Ощущая тяжесть автомата на бедре, подумал о словах Петра. Наверно, он и прав. По крайней мере, ничего нет недосказанного между ними. Будучи человеком долга, Климов верил, что стремящийся к правде прав и в заблуждении, было бы стремление это выстраданным, как у Петра. Оставляя за Петром полную свободу убеждений, принимая во внимание все то, что казалось тому разумным, он не пытался наскоро перечеркнуть те положения, в которых сомневался. Он как бы оставлял их до того времени, когда, возможно, взгляд его на многие конфликты и проблемы несколько изменится. Что правильно, что ложно в разнородном проявлении людских характеров и умонастроений, трудно знать. Остается надеяться, что хладнокровный и уравновешенный приходит к истине гораздо раньше, чем человек, спешащий порицать несоглашающихся с ним. Больше всего Климов не любил

тихонь

и соглашателей, безмолвных исполнителей. «Да, так точно. Да, все верно. Да, устроим». Все, что ни прикажешь, сделают. И никакого встречного вопроса или выдвинутой напрямую инициативы. А человек не может ощущать себя лишь винтиком, когда он гражданин. Чаще всего неправ оказывается тот, кто издает указы. А тихий исполнитель норовит не путаться ни у начальства, ни у века под ногами, как будто совесть — это дырка в бублике. Как будто справедливость — это не забота сердца, а некое привычное для слуха слово. Без чувства выбора нет чувства цели, долга.

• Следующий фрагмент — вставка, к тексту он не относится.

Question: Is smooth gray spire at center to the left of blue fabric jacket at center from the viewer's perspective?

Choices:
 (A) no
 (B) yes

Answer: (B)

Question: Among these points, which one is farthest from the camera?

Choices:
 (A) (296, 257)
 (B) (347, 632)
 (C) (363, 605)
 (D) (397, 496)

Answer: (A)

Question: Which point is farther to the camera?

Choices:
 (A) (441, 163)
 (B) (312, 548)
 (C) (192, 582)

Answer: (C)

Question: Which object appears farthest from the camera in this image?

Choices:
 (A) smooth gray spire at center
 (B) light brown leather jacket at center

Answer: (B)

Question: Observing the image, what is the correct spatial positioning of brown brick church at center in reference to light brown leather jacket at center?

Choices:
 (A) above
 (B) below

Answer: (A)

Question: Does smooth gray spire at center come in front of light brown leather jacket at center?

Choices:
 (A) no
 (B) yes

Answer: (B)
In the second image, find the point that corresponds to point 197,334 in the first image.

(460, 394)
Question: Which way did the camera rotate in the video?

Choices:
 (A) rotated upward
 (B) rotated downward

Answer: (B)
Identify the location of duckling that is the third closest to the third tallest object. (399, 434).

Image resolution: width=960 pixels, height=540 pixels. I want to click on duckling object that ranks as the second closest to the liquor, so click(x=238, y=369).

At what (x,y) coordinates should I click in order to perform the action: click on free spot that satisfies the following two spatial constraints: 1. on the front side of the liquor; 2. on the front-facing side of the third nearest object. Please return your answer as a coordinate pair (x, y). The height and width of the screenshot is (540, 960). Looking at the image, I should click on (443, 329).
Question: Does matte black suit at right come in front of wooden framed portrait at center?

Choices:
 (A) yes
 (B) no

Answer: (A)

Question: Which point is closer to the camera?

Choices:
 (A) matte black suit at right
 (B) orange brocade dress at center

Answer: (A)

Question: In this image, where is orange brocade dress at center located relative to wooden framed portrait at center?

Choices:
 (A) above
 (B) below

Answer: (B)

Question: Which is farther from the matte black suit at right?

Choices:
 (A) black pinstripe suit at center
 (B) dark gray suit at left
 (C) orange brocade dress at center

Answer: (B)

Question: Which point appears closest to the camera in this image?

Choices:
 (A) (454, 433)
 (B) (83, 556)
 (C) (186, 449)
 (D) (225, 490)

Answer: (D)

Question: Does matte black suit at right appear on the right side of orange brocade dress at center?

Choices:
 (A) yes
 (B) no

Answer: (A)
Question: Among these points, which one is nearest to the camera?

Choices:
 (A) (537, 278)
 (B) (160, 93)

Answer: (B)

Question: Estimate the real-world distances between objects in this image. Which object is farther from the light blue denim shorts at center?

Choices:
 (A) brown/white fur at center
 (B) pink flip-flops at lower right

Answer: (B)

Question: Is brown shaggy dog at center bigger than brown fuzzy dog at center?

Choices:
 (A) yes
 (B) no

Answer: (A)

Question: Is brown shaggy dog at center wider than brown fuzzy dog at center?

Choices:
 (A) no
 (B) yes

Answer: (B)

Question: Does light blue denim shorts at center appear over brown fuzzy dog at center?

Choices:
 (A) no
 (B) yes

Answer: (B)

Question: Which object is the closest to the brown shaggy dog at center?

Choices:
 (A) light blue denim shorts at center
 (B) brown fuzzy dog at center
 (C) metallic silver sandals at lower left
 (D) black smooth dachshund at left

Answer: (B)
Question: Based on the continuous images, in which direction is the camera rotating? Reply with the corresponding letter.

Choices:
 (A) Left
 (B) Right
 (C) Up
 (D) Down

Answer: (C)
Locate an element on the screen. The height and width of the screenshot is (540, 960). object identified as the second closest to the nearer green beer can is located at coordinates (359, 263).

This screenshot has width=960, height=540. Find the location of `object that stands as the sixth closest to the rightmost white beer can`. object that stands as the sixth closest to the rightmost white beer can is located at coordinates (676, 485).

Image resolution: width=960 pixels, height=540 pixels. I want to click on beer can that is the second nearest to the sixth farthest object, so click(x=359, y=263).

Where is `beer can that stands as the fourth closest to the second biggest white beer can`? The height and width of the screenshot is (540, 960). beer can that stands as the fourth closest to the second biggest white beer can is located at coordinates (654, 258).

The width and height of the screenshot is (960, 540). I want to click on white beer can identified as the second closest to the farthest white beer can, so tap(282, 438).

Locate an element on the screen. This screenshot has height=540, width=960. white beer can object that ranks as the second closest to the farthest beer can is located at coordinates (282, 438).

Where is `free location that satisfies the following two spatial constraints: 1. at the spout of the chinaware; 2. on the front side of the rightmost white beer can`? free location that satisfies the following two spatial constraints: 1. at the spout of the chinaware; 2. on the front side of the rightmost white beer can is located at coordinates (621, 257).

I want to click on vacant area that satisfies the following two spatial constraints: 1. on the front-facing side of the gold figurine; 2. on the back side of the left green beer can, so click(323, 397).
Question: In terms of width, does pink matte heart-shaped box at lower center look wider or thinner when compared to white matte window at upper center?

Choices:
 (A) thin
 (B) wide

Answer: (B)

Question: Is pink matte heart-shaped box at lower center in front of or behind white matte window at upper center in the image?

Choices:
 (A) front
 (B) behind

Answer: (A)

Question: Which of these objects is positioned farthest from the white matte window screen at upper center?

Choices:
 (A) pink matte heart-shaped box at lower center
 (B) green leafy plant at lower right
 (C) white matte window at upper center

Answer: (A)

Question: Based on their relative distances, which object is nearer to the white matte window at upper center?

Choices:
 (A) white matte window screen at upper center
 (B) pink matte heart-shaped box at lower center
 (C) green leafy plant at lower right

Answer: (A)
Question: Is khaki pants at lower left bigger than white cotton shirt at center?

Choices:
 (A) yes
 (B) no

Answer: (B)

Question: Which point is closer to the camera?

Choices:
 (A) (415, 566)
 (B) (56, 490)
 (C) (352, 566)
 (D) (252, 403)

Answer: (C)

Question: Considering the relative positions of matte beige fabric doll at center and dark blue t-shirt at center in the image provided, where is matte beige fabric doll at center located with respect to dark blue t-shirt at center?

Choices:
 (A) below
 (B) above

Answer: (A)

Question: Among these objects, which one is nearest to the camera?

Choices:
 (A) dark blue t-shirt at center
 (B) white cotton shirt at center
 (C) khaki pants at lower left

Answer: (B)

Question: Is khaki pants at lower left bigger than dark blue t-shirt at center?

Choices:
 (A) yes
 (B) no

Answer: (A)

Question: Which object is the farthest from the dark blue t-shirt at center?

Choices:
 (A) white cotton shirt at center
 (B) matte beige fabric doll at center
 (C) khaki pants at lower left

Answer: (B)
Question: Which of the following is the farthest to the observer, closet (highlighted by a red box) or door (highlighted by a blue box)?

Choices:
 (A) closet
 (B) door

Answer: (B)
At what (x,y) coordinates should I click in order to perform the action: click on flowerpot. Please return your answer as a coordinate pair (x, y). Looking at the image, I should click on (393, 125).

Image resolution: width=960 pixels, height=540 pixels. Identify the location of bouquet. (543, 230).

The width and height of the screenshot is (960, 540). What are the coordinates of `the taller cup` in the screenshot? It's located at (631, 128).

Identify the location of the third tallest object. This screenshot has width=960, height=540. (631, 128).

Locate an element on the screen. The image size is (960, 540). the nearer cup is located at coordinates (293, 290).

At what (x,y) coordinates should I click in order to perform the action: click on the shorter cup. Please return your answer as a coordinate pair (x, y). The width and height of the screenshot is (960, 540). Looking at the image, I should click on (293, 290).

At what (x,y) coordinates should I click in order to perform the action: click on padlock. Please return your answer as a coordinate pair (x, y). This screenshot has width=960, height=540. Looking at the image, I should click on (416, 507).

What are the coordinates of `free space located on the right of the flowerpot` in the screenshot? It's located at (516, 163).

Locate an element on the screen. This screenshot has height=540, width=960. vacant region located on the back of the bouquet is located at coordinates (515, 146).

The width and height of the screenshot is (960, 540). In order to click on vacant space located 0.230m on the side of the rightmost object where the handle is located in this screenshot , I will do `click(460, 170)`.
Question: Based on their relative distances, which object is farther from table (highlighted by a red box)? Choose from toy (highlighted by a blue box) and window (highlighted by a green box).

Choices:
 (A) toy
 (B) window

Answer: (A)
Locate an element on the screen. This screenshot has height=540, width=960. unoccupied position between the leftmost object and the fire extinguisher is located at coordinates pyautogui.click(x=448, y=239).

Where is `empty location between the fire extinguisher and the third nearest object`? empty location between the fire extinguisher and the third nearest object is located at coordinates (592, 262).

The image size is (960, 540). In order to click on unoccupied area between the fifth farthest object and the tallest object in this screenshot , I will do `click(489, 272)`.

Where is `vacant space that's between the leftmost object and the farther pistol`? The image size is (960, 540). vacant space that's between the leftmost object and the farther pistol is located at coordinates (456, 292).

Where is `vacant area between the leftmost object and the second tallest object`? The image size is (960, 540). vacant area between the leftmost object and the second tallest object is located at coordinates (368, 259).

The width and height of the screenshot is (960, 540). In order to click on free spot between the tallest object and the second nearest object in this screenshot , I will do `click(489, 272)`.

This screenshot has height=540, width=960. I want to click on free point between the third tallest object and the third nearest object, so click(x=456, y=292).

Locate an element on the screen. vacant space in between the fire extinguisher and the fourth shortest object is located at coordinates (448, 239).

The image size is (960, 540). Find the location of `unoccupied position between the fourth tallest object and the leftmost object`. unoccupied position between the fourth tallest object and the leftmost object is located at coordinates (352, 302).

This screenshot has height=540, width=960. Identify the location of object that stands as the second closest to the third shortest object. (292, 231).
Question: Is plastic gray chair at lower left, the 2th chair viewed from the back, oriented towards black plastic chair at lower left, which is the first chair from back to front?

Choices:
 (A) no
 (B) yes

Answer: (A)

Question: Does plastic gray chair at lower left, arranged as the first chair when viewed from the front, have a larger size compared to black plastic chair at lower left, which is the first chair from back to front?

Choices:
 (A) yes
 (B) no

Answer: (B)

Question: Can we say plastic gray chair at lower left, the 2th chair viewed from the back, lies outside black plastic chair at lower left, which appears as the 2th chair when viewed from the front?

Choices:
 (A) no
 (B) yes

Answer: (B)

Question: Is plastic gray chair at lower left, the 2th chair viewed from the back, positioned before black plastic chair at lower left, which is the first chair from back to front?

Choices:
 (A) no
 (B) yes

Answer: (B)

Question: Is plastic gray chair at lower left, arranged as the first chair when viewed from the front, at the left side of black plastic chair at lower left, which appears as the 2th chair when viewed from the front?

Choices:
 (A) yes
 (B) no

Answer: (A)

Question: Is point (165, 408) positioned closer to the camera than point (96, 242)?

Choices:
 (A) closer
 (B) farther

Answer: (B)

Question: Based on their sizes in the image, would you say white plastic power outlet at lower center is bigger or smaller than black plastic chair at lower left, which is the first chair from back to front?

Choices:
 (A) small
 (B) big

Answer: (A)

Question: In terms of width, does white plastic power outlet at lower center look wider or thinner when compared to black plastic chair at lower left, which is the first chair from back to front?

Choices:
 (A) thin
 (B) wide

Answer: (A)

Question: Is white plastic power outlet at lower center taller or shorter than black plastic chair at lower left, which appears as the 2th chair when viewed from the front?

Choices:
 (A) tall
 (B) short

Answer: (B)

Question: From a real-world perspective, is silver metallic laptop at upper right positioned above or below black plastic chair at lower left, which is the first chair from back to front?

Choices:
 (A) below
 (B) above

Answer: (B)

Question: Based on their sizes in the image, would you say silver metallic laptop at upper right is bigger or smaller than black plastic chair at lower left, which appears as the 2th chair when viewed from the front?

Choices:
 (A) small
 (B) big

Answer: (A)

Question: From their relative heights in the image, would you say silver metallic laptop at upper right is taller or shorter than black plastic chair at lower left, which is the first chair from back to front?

«Ведь это же уму непостижимо, — думал Климов, чувствуя, что Петр пошевелился, сменил позу, — дать террористам взорвать город, взорвать газ. Пусть даже требования у них невыполнимые… Задача государства, всякой власти над людьми — обеспечение спокойной мирной жизни и, если надо, сохранение ее любой ценой. Сейчас задача МВД и контрразведки сводится к простому: надо удовлетворить все требования террористов, а затем уж расправляться с ними, как придется. Иначе все попахивает жуткой провокацией и фарсом. Пусть даже в операции будут участвовать и «Альфа», и спецназ, и президентская «девятка». Все это будет ложь, рассчитанная на того, кто видит мир в экране телевизора. Преступное противоборство власти с террористами толкнет их на последний шаг. Газгольдеры взлетят, и люди задохнутся. Их уже расстреливают каждый час».

Следя за своими размышлениями, он снова и снова приходил к убеждению, что к власти рвутся люди мелкие, завистливые, льстивые, в то время как решать за всех и правильно решать — удел не многих. Истинная власть обременительна. Но, к сожалению, многие примеривают власть к своей персоне, как одежку, и, не разведя рук, кричат: «Как раз!» Не дай-то Бог отнимут, отберут, оставят без обновки.

Климову внезапно стало душно: а может быть, и он такой же, как они, кто наверху, кто в руководстве, кто у власти? Или пытается быть не таким, да власть заставит?

Может быть, и он подталкивает «Медика» к теракту? Приближает страшную развязку? Льет воду на мельницу, как говорили в старину.

Климов приоткрыл один глаз, увидел бодрствующего Петра и успокоился.

«Провокация, — подумал он о своих страхах. — Уловки подлого инстинкта самосохранения. Другими словами, если заботы дня утомили тебя, если твоя сосредоточившаяся на чем-то мысль рассеяна, оглушена сверхнапряжением или никчемной суетой, а опыт жизни требует подстраховаться, нет ничего банальнее, чем усыпить свой разум, свою волю. Попасть под явное влияние чужих идей и мироощущений. И злачные места работать начинают к ночи, — обрадовался он пришедшему на ум подтверждению своей оценки пустых страхов. — Провокация».